Perusal of year-end "if you like that, try this" lists may have led you to stumble across last year's Y'all Get Scared Now, Ya'hear by The Reindeer Section. The record is being touted as a unique collaboration between the Scottish indiepop mafia, featuring members of Mogwai, Belle & Sebastian, Arab Strap. You'd be forgiven for expecting it to embody some of the finer qualities of those diverse acts. However, as soon as the first song starts, you can tell this is actually the work of just one guy, a struggling singer/songwriter who has managed to rope famous friends in to guest on his record.
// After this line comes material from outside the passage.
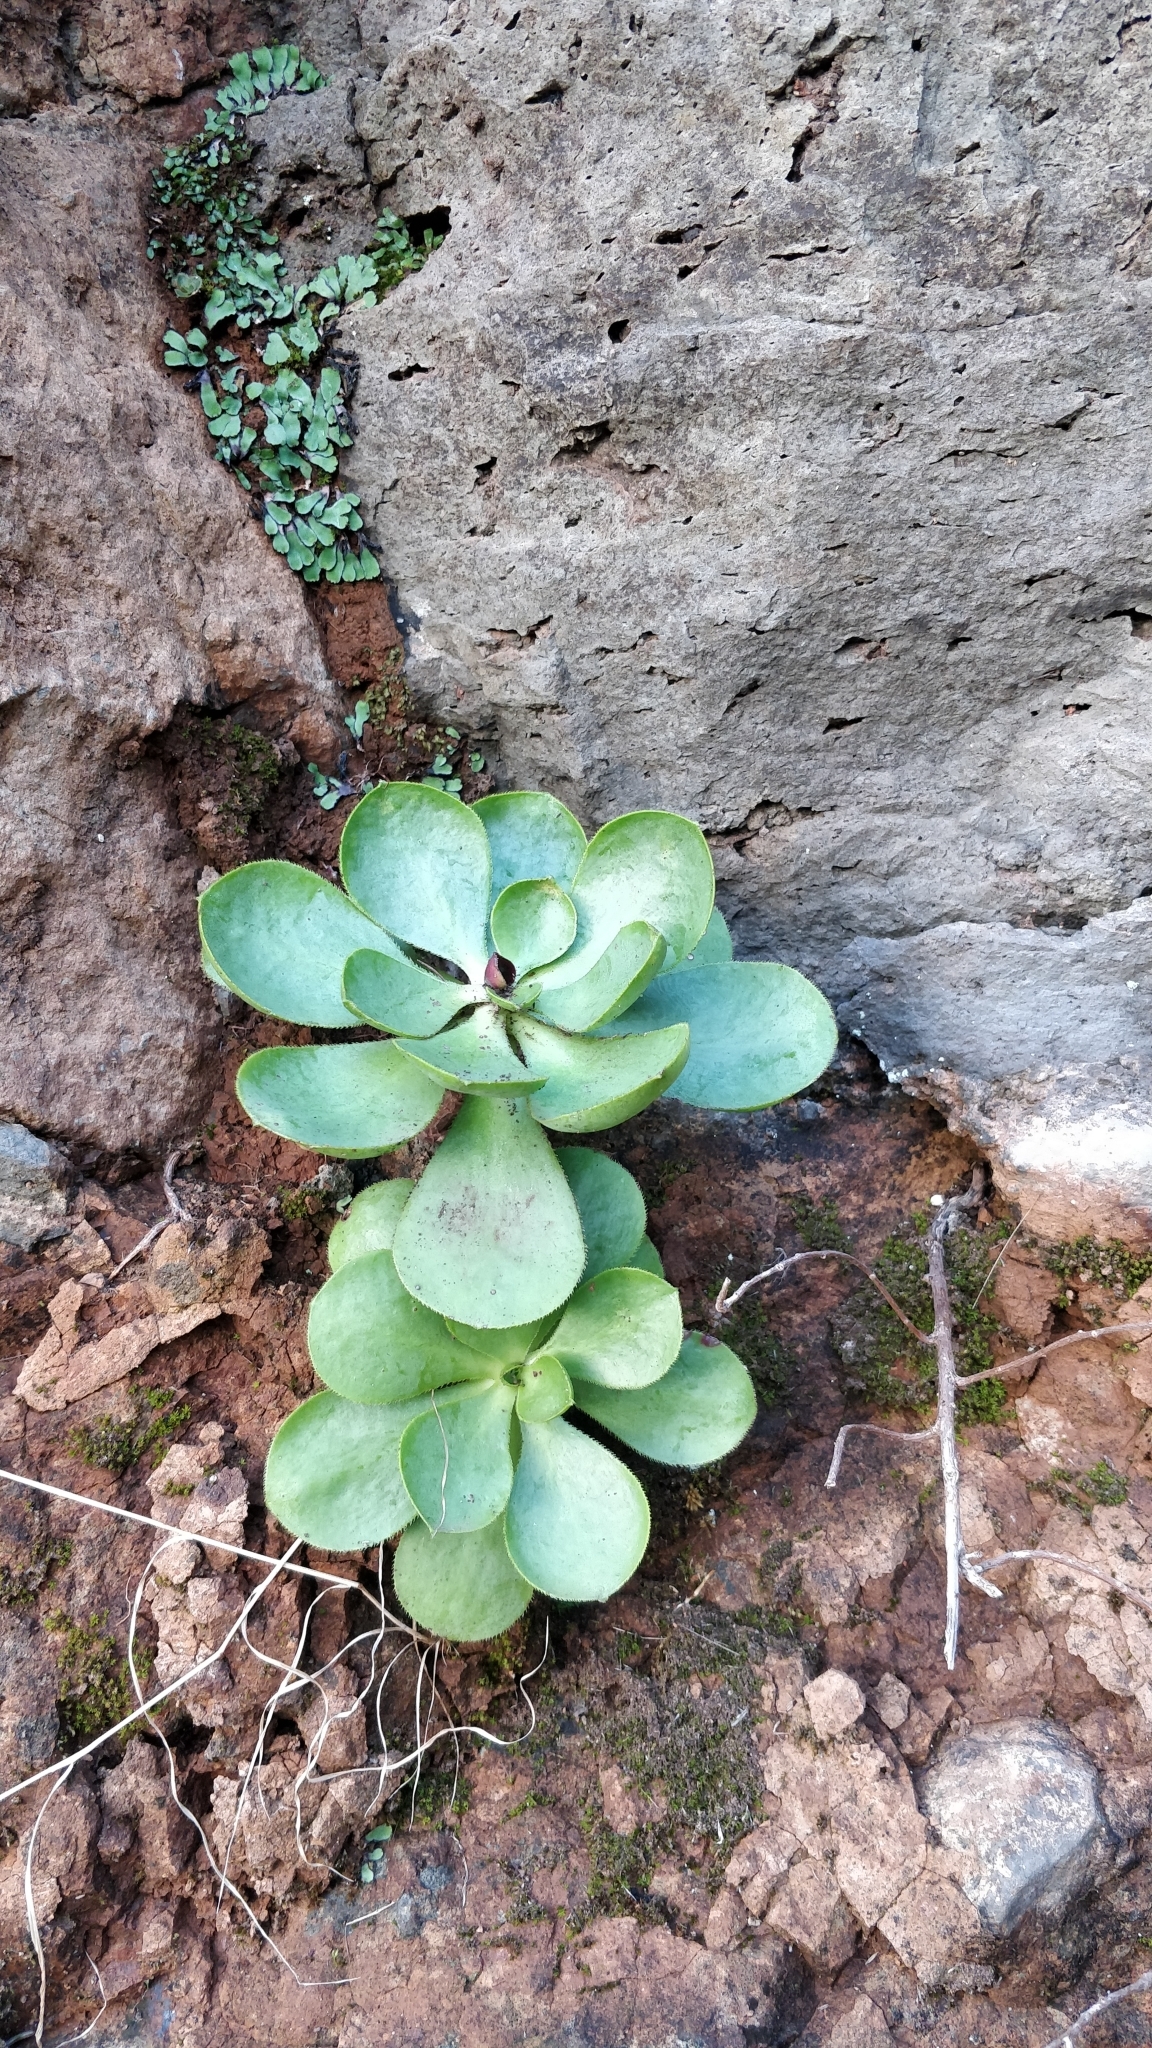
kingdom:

That one guy is Gary Lightfoot of Snow Patrol, one of the lesser bands riding on the coattails of Belle & Sebastian over the last few years. The two bands share a record label in the UK, but Snow Patrol never amounted to being more than an average indie band, insignificance struggling for attention in an overcrowded scene.
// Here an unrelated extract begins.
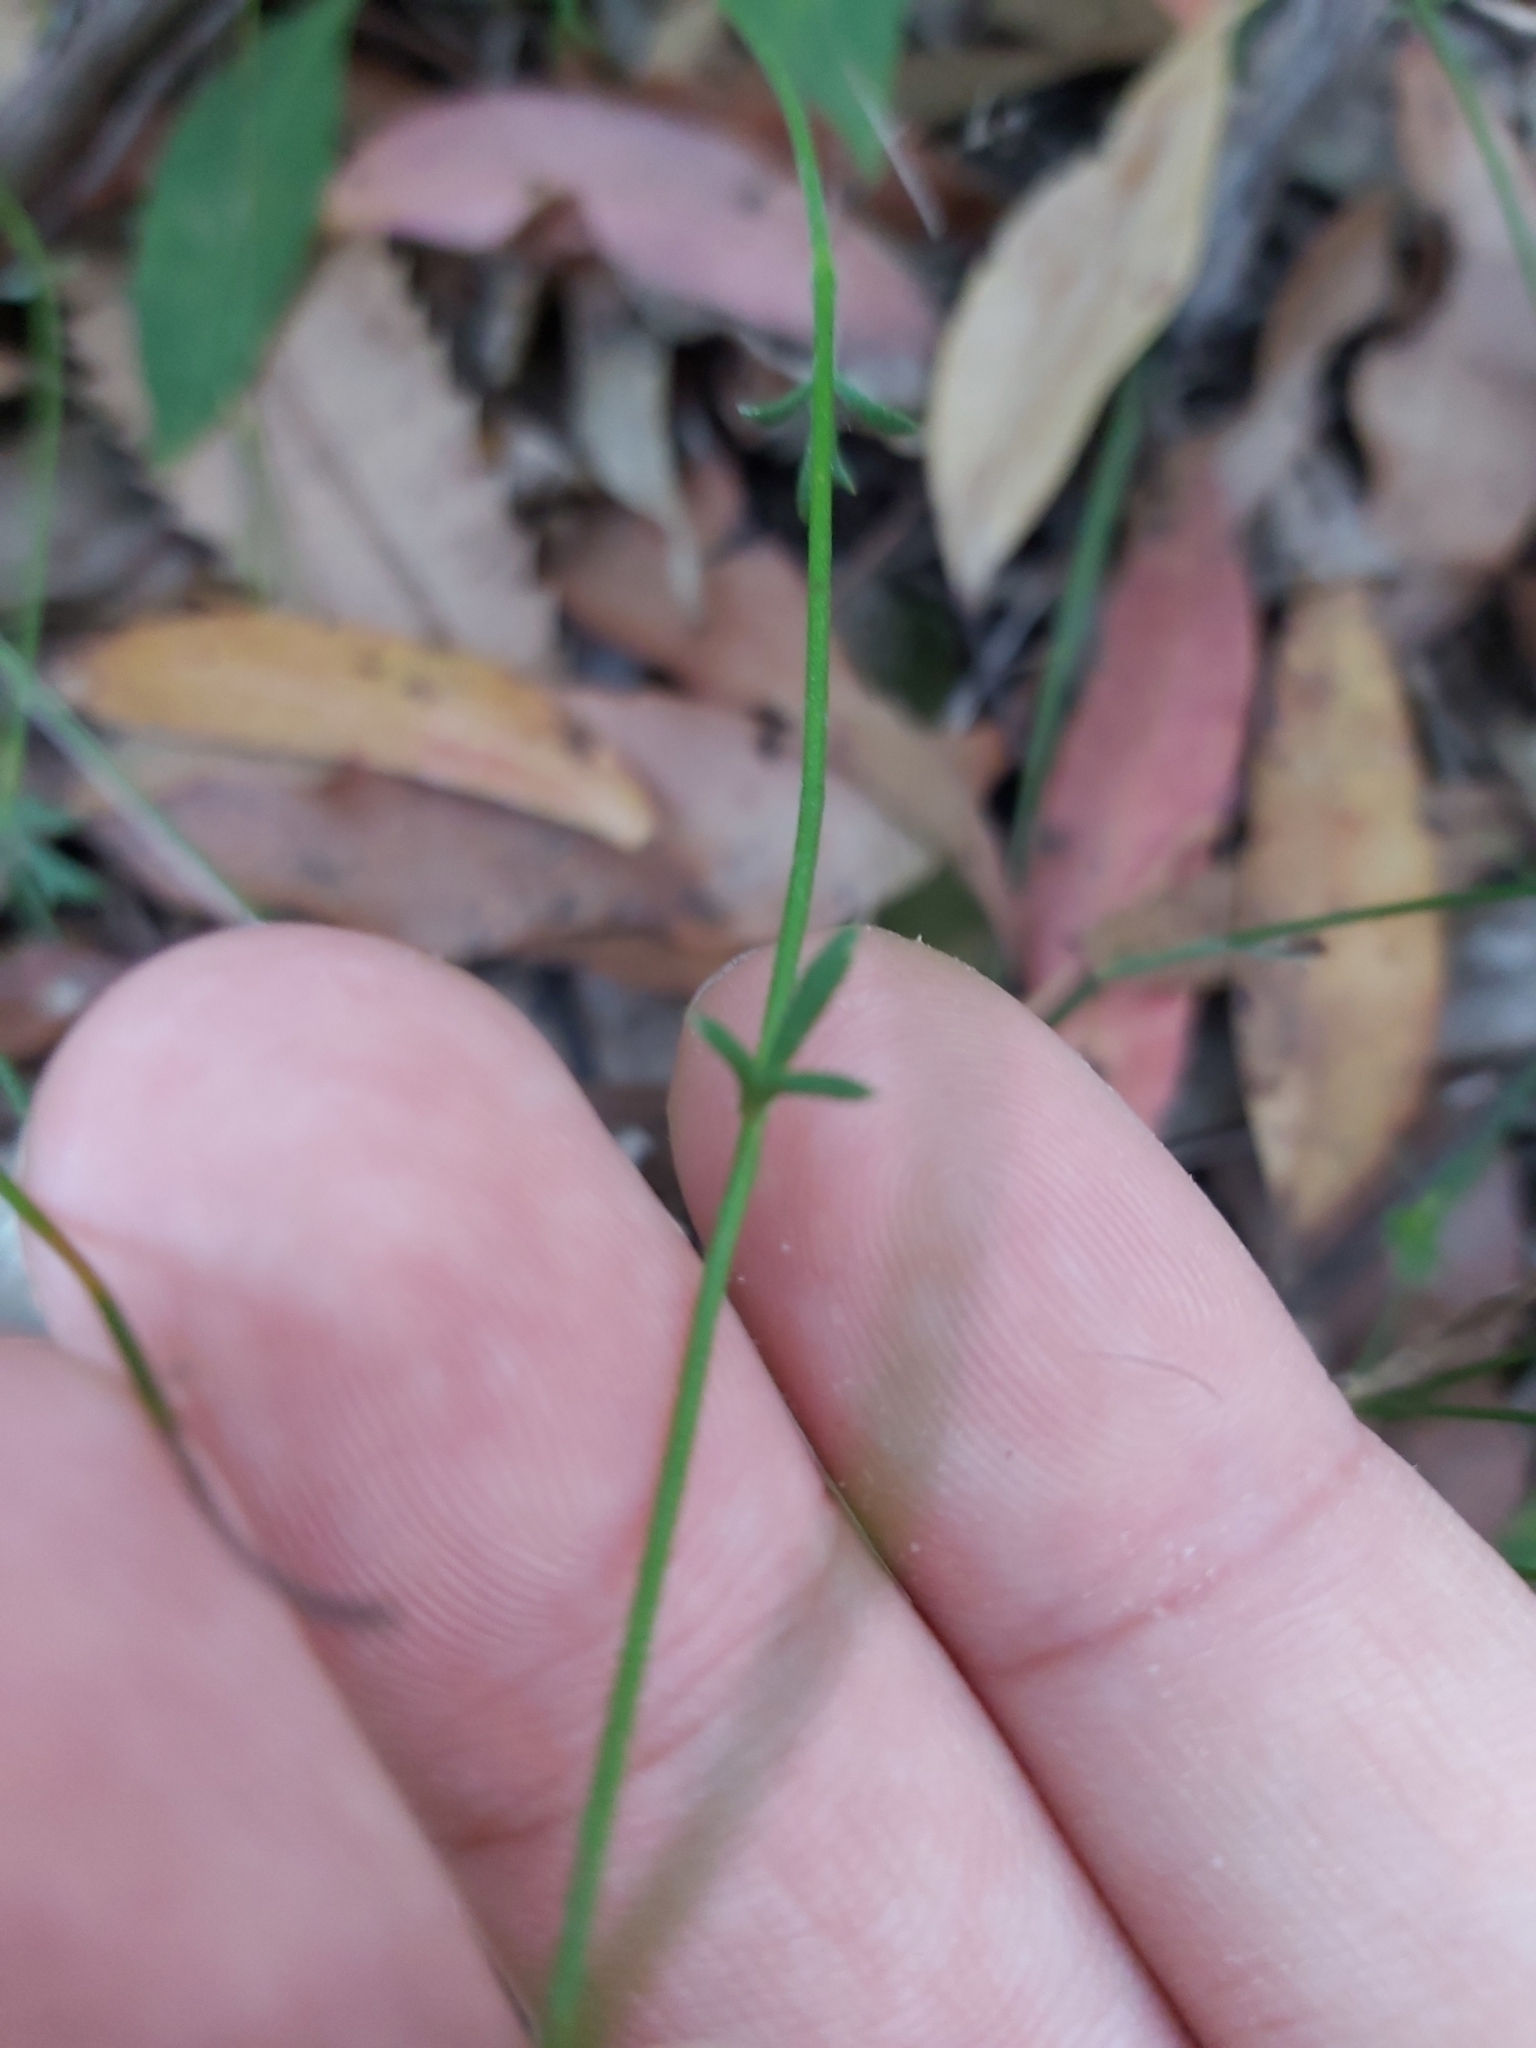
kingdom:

While this record is far better than anything Snow Patrol have produced, it still falls far too short of warranting the kind of connections it has, and the attention that comes with it. Simply put, its caliber is more Gentle Waves than Belle & Sebastian.
It's a pity Lightfoot had to use his more famous friends to make this record. Listening to the CD, one cannot easily detach oneself from making comparative associations. This shows the arrangements to rely heavily on his friends and much of the material is unsubstantial in light of his cohort's oeuvres. This isn't to say its all bad. In fact it is not bad at all, just fairly standard, without enough moments to warrant lasting interest nor enough to deserve a critical lambasting.
The first song, "Will You Please Be There For Me", is a gentle acoustic number, a bit self-pitying, but nicely reminiscent of Badly Drawn Boy or Lou Barlow. It does not take long for the album to become a carbon copy of superior works though. "12 Hours It Takes Sometimes" starts with a morose drumbeat that could almost be Arab Strap's "Soaps" and the spoken vocal does nothing to dispel the comparison. "If There Is I Haven't Found It Yet" cops Mogwai's quieter moments, the passages of fragile song structure which serve as prelude to the maelstrom of fury the band so passionately unleashes. Anything quite as thrilling as Mogwai's guitar freakouts is sadly missing here though. Belle & Sebastian's Isobel takes lead vocals on "Fire Bell", rendering the song nothing more than a reject to one of her weak solo records.
Keeping the record short and sweet would have helped it avoid outstaying its welcome, keeping it in the realm of middling curiosity, rather than wholly derivative work. By "Sting", the tenth track, the album has lasted long enough. It would be a good song to end on, with a droning quality and subtle use of accordion that is suggestive of Novak and the Birmingham collective.
Consequently, the final four songs end up sounding like superfluous bonus tracks, served further by one of them featuring Aidan Moffat of Arab Strap's only vocal on this record. They serve to tire one's patience and are the most apt reminder here that bands like the Delgados, Mogwai, Arab Strap and Belle & Sebastian have earned their success not by virtue of an incestuous indie scene, but rather by genuine musical talent. The Reindeer Section shows the odd glimpse of such talent, but sadly, it is far too often thanks to the album's guests rather than the quality of the songs themselves.